Extracted data >>
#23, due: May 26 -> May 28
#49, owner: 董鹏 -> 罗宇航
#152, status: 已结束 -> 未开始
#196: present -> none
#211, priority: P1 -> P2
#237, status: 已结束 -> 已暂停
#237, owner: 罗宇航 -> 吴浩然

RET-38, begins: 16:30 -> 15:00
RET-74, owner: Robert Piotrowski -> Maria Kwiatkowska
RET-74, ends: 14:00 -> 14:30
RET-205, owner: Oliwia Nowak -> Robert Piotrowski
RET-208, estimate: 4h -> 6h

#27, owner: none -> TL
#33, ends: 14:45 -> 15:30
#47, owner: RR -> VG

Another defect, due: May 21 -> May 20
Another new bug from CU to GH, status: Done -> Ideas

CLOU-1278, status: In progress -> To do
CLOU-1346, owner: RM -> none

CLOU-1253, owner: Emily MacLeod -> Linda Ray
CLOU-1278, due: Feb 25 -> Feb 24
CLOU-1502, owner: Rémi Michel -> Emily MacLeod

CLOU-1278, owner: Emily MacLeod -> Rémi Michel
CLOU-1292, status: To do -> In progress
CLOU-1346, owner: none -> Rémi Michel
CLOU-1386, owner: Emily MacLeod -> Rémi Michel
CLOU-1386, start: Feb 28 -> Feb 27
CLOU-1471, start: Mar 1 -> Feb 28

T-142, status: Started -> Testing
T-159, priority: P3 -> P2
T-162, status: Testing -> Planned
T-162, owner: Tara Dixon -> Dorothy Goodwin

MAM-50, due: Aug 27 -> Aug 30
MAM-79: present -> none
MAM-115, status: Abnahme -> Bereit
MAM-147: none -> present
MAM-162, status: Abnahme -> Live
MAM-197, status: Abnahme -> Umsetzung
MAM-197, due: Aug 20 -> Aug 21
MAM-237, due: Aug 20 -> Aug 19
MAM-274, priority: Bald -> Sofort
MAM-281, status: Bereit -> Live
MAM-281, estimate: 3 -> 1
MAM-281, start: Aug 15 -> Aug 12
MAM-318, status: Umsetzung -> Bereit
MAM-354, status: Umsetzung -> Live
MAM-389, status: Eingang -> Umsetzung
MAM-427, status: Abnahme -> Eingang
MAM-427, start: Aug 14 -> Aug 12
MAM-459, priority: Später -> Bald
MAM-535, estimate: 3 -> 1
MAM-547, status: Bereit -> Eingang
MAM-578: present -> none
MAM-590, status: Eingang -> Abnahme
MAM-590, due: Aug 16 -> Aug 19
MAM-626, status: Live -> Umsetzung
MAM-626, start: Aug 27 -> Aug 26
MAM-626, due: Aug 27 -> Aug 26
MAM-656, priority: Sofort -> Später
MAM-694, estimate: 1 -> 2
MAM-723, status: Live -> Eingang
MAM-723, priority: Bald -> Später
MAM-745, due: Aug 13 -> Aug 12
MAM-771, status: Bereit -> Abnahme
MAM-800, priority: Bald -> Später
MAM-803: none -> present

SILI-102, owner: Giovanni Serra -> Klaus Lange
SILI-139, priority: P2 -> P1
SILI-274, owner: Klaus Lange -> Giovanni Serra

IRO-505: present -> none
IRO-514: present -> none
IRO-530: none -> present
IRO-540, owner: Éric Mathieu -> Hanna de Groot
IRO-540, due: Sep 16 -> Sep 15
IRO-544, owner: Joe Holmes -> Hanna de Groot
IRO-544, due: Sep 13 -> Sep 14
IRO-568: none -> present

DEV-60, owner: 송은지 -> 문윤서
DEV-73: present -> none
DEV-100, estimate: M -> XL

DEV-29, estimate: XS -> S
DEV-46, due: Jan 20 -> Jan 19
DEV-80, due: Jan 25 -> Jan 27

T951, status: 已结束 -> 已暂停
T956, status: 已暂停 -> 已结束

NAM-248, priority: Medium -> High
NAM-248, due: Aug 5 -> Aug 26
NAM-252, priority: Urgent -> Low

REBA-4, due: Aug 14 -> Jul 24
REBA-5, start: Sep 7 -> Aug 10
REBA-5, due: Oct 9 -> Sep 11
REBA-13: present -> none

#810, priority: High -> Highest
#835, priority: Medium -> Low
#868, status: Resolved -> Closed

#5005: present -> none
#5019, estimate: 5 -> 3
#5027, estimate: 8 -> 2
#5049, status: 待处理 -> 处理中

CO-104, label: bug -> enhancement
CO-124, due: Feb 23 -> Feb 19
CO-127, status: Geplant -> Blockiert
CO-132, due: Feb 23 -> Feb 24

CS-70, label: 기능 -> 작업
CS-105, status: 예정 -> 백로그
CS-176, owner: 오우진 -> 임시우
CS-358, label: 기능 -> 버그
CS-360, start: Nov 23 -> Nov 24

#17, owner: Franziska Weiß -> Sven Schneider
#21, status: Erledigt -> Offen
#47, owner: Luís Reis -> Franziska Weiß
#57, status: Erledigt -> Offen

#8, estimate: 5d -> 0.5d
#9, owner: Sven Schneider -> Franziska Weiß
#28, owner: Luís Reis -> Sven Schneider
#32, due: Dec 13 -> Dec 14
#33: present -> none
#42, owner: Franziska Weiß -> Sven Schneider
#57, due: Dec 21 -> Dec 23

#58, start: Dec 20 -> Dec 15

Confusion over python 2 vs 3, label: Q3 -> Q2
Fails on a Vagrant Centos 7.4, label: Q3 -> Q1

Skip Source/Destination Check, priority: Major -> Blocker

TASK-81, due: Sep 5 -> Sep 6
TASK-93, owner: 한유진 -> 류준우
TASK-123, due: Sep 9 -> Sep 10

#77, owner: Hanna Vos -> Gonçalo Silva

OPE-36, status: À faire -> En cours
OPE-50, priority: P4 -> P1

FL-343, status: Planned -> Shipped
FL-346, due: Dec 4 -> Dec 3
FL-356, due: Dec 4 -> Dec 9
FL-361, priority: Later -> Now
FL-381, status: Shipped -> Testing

Work item >>
Give back the records word for word. Start at the first line, end at the line containing "MAM-427, status: Abnahme -> Eingang", and include both.

Output >>
#23, due: May 26 -> May 28
#49, owner: 董鹏 -> 罗宇航
#152, status: 已结束 -> 未开始
#196: present -> none
#211, priority: P1 -> P2
#237, status: 已结束 -> 已暂停
#237, owner: 罗宇航 -> 吴浩然

RET-38, begins: 16:30 -> 15:00
RET-74, owner: Robert Piotrowski -> Maria Kwiatkowska
RET-74, ends: 14:00 -> 14:30
RET-205, owner: Oliwia Nowak -> Robert Piotrowski
RET-208, estimate: 4h -> 6h

#27, owner: none -> TL
#33, ends: 14:45 -> 15:30
#47, owner: RR -> VG

Another defect, due: May 21 -> May 20
Another new bug from CU to GH, status: Done -> Ideas

CLOU-1278, status: In progress -> To do
CLOU-1346, owner: RM -> none

CLOU-1253, owner: Emily MacLeod -> Linda Ray
CLOU-1278, due: Feb 25 -> Feb 24
CLOU-1502, owner: Rémi Michel -> Emily MacLeod

CLOU-1278, owner: Emily MacLeod -> Rémi Michel
CLOU-1292, status: To do -> In progress
CLOU-1346, owner: none -> Rémi Michel
CLOU-1386, owner: Emily MacLeod -> Rémi Michel
CLOU-1386, start: Feb 28 -> Feb 27
CLOU-1471, start: Mar 1 -> Feb 28

T-142, status: Started -> Testing
T-159, priority: P3 -> P2
T-162, status: Testing -> Planned
T-162, owner: Tara Dixon -> Dorothy Goodwin

MAM-50, due: Aug 27 -> Aug 30
MAM-79: present -> none
MAM-115, status: Abnahme -> Bereit
MAM-147: none -> present
MAM-162, status: Abnahme -> Live
MAM-197, status: Abnahme -> Umsetzung
MAM-197, due: Aug 20 -> Aug 21
MAM-237, due: Aug 20 -> Aug 19
MAM-274, priority: Bald -> Sofort
MAM-281, status: Bereit -> Live
MAM-281, estimate: 3 -> 1
MAM-281, start: Aug 15 -> Aug 12
MAM-318, status: Umsetzung -> Bereit
MAM-354, status: Umsetzung -> Live
MAM-389, status: Eingang -> Umsetzung
MAM-427, status: Abnahme -> Eingang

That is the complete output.